## 阅读节选:
# # # # # # #

朱伟峰 陈 露 谭 凯 王高杰 蔡承志

1.江苏省农业科学院兽医研究所，南京 210014；2.农业农村部兽用生物制品工程技术重点实验室，南京 210014；3.国家兽用生物制品工程技术研究中心，南京 210014；4.华中农业大学动物医学院，武汉 430070

巴氏杆菌病（pasteurellosis）主要由多杀性巴氏杆菌（Pasteurella multocida）引起，是多种畜禽、野生动物和人类的一种传染病的总称。巴氏杆菌病呈地方流行性，会造成动物死亡或影响其生长、降低饲料报酬，给畜禽养殖业带来较大经济损失[1-2]。巴氏杆菌病因发病程度和感染动物不同而有不同的病名，如猪肺疫、猪进行性萎缩性鼻炎、禽霍乱、牛出血性败血症、兔巴氏杆菌病（兔出血性败血症）等，其中多数疫病被中国政府列为二类动物疫病[3]。近年来，巴氏杆菌在多种动物中的临床分离或检出率都位居前列[4-7]。多杀性巴氏杆菌同样可以造成人类感染发病，是一种人兽共患病病原体[1-2]。

根据荚膜多糖抗原性的差异可以将巴氏杆菌分为A、B、D、E、F等5个血清型，除E型外其他4个血清型均为临床常见血清型[8]。目前对巴氏杆菌的免疫保护机制和致病机制依然不完全清楚[2-9]，我们前期主要针对巴氏杆菌的甘油醛-3-磷酸脱氢酶（GAPDH）致病作用和免疫保护作用开展了研究，研究结果显示巴氏杆菌的GAPDH 分子具有黏附宿主细胞和分子的作用[10]，同时作为抗原巴氏杆菌GAPDH 还具有免疫保护效应[11]。抗原表位是抗原引发免疫保护的物质基础[12-13]，部分抗原表位既是抗体发挥作用的位点，也是病原菌对宿主发挥作用的关键位点（即致病性表位）[14]。因而通过鉴定巴氏杆菌GAPDH 的B 细胞表位有助于进一步理解GAPDH 免疫保护效应的本质，并为进一步研究GAPDH 的致病作用提供条件。伴随生物信息学的发展，不断有学者试图开发能够预测抗原表位的软件，近年来在线软件Bepipred-2.0 对于线性B 细胞表位已经有了比较好的预测效果[15]。本研究的目的是预测巴氏杆菌GAPDH 分子的线性B 细胞表位并进一步鉴定预测结果。

# # # # # # #

## 所给数据:

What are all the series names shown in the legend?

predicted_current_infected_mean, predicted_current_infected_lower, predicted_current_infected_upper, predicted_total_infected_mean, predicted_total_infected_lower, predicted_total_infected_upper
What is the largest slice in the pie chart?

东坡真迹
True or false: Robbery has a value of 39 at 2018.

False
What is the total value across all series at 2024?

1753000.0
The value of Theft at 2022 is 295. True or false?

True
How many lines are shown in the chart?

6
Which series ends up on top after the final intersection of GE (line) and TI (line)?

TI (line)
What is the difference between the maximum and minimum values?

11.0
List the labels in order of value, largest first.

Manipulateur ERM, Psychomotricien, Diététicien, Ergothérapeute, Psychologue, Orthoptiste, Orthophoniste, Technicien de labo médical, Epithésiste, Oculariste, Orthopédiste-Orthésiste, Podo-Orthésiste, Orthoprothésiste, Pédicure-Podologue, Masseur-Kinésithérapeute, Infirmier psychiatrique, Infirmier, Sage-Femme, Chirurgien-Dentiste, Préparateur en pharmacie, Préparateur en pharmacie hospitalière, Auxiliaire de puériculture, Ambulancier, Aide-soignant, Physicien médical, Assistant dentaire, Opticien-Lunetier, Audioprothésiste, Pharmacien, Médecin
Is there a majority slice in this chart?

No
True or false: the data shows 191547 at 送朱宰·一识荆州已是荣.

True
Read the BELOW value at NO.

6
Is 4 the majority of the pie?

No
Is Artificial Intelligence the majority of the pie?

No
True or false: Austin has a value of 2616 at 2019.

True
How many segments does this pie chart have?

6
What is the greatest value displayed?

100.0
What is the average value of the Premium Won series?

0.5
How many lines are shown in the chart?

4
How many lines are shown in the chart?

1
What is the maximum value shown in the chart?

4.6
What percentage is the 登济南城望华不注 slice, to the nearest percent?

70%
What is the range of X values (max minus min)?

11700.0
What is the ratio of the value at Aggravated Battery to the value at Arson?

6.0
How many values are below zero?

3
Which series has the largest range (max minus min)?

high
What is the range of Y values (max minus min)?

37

# # # # # # #

## 任务 A:
按阅读节选的说法，根据荚膜多糖抗原性的差异，巴氏杆菌可以分成几个血清型？
## 任务 B:
把阅读节选里从“巴氏杆菌病（pasteure”到“细胞表位已经有了比较好的预测效果[15]。本研究的目的是预测巴氏杆菌GAPDH 分子的线性B 细胞表位并进一步鉴定预测结果。”的这段原样抄出来。

## 书面回答 A:
5个血清型：A、B、D、E、F。

## 书面回答 B:
巴氏杆菌病（pasteurellosis）主要由多杀性巴氏杆菌（Pasteurella multocida）引起，是多种畜禽、野生动物和人类的一种传染病的总称。巴氏杆菌病呈地方流行性，会造成动物死亡或影响其生长、降低饲料报酬，给畜禽养殖业带来较大经济损失[1-2]。巴氏杆菌病因发病程度和感染动物不同而有不同的病名，如猪肺疫、猪进行性萎缩性鼻炎、禽霍乱、牛出血性败血症、兔巴氏杆菌病（兔出血性败血症）等，其中多数疫病被中国政府列为二类动物疫病[3]。近年来，巴氏杆菌在多种动物中的临床分离或检出率都位居前列[4-7]。多杀性巴氏杆菌同样可以造成人类感染发病，是一种人兽共患病病原体[1-2]。

根据荚膜多糖抗原性的差异可以将巴氏杆菌分为A、B、D、E、F等5个血清型，除E型外其他4个血清型均为临床常见血清型[8]。目前对巴氏杆菌的免疫保护机制和致病机制依然不完全清楚[2-9]，我们前期主要针对巴氏杆菌的甘油醛-3-磷酸脱氢酶（GAPDH）致病作用和免疫保护作用开展了研究，研究结果显示巴氏杆菌的GAPDH 分子具有黏附宿主细胞和分子的作用[10]，同时作为抗原巴氏杆菌GAPDH 还具有免疫保护效应[11]。抗原表位是抗原引发免疫保护的物质基础[12-13]，部分抗原表位既是抗体发挥作用的位点，也是病原菌对宿主发挥作用的关键位点（即致病性表位）[14]。因而通过鉴定巴氏杆菌GAPDH 的B 细胞表位有助于进一步理解GAPDH 免疫保护效应的本质，并为进一步研究GAPDH 的致病作用提供条件。伴随生物信息学的发展，不断有学者试图开发能够预测抗原表位的软件，近年来在线软件Bepipred-2.0 对于线性B 细胞表位已经有了比较好的预测效果[15]。本研究的目的是预测巴氏杆菌GAPDH 分子的线性B 细胞表位并进一步鉴定预测结果。